Now let’s add the animal data back to the map
ynp_plot +
geom_sf(aes(fill = Use), col = NA, alpha = 0.5,
data = range) +
geom_point(aes(x = Longitude, y = Latitude, col = Species),
data = ynp_animals, alpha = 0.5) +
geom_point(aes(x = Longitude, y = Latitude), data = ynp_animals,
shape = 21, col = "grey30", alpha = 0.5) +
scale_fill_viridis_c(option = "B") +
scale_color_manual(values = animal_cols) +
facet_wrap(~Species, nrow = 2, ncol = 2) +
theme_bw()
Oops, ggplot as a default can’t handle more than one palette for ‘fill’ so it changed the hillshade to the same gradient as the animal ranges.
To fix this, we can use the package ggnewscale
library(ggnewscale)
ynp_plot <- ynp_plot +
new_scale("fill") + # let's you add a new fill scale
geom_sf(aes(fill = Use), col = NA, alpha = 0.5,
data = range) +
geom_point(aes(x = Longitude, y = Latitude, col = Species),
data = ynp_animals, alpha = 0.5) +
geom_point(aes(x = Longitude, y = Latitude), data = ynp_animals,
shape = 21, col = "grey30", alpha = 0.5) +
scale_fill_viridis_c(option = "B") +
scale_color_manual(values = animal_cols) +
facet_wrap(~Species, nrow = 2, ncol = 2) +
theme_bw() +
labs(x = "", y = "", fill = "Intensity of Use")
ynp_plot
Yay!
5.2.2 Inset
Let’s add an inset map so we know where in the US Yellowstone is located
# Let's make a map of the contiguous US with Yellowstone
us_inset <- ggplot() +
geom_sf(data = contig_usa, col = "white", fill = "grey") +
geom_sf(data = ynp) +
# this theme option voids out all backgrounds and labels
theme_void()
us_inset
# Cowplot both plots together
check_ynp <- ggdraw() +
draw_plot(ynp_plot) +
draw_plot(us_inset,
x = 0.675, y = 0.05, width = 0.2, height = 0.2)

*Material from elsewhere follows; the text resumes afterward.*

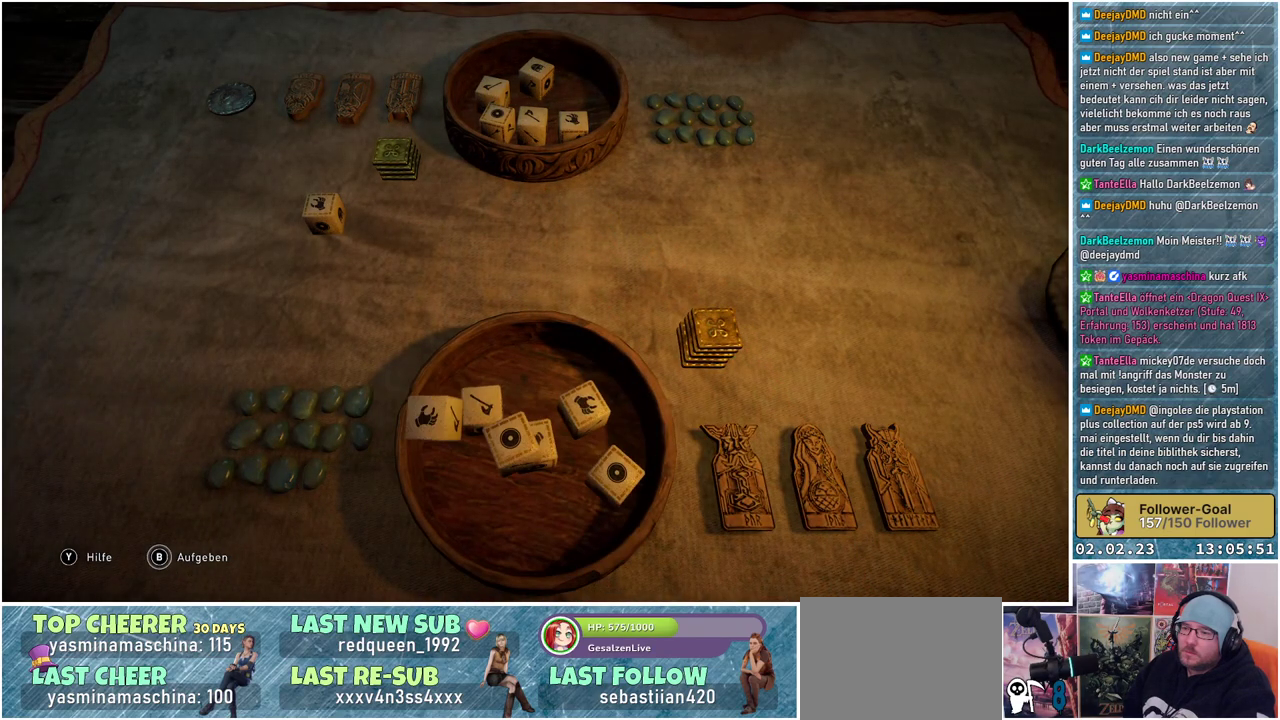
{"buttons": [], "left_stick": "center", "right_stick": "center", "events": []}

Right now, it’s not immediately clear where Yellowstone is so let’s make the outline red
This works fine, but maybe we want to make a red box around the general area where Yellowstone is located
# Now we have a map of yellowstone and where it's located
# (We could also adjust the inset map's location if needed)
ynp_map <- ggdraw() +
draw_plot(ynp_plot) +
draw_plot(us_inset,
x = 0.675, y = 0.05, width = 0.2, height = 0.2)

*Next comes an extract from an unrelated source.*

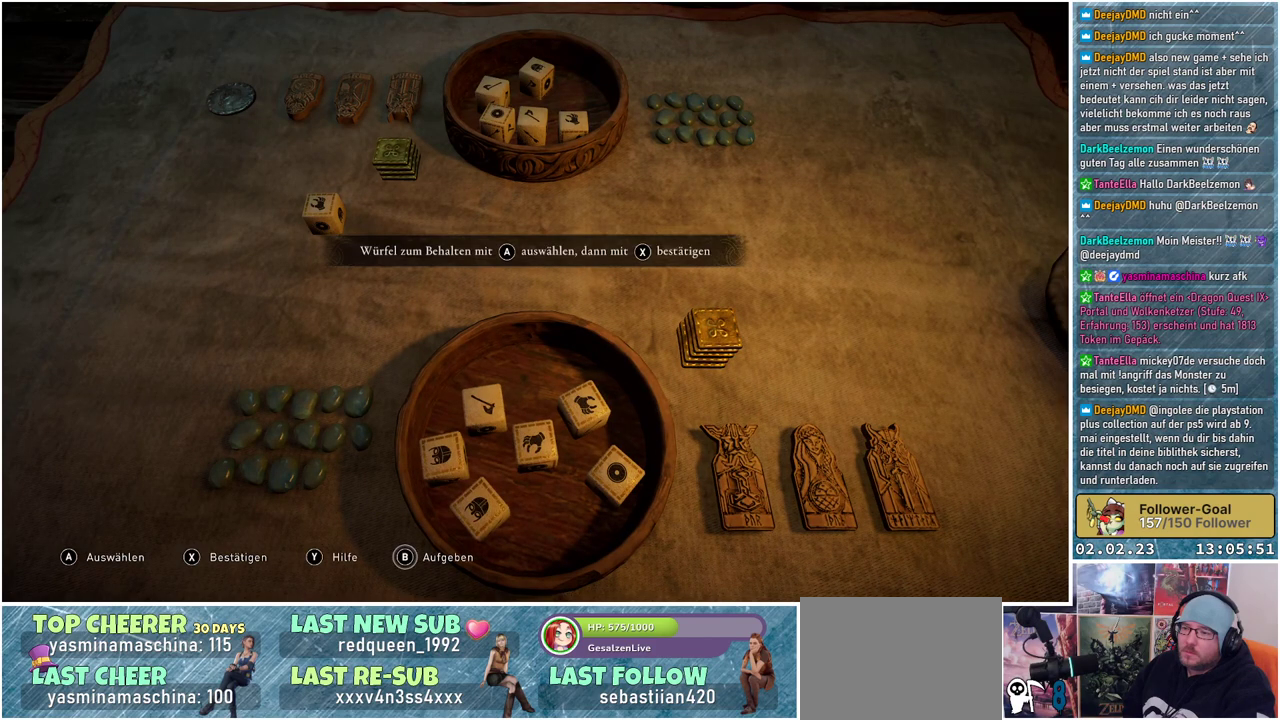
{"buttons": [], "left_stick": "center", "right_stick": "center", "events": []}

## used (Mb) gc trigger (Mb) max used (Mb)
## Ncells 2314521 123.7 8141808 434.9 10224022 546.1
## Vcells 10390475 79.3 149906832 1143.7 156086283 1190.9
5.3 Landcover
Let’s make a landcover map of the ecorgions in the Four Corners and adjust colors that make sense to the landcover type
# Load the boundaries of different landcover types within the Four Corners
regions <- st_read("Data/Visualization/Landcover/Regions") %>%
st_transform(st_crs(contig_usa))
## Reading layer `Regions' from data source
## `C:\Users\RonanHart\Documents\Projects\R_Spatial_Visualization_Workshop\Data\Visualization\Landcover\Regions'
## using driver `ESRI Shapefile'
## Simple feature collection with 3 features and 1 field
## Geometry type: POLYGON
## Dimension: XY
## Bounding box: xmin: -2155845 ymin: 681645 xmax: -445725 ymax: 2612715
## Projected CRS: NAD_1983_Albers
## Simple feature collection with 3 features and 1 field
## Geometry type: POLYGON
## Dimension: XY
## Bounding box: xmin: -2155845 ymin: 681645 xmax: -445725 ymax: 2612715
## Projected CRS: NAD83(2011) / Conus Albers
## Region geometry
## 1 Great Basin POLYGON ((-1393095 2612715,...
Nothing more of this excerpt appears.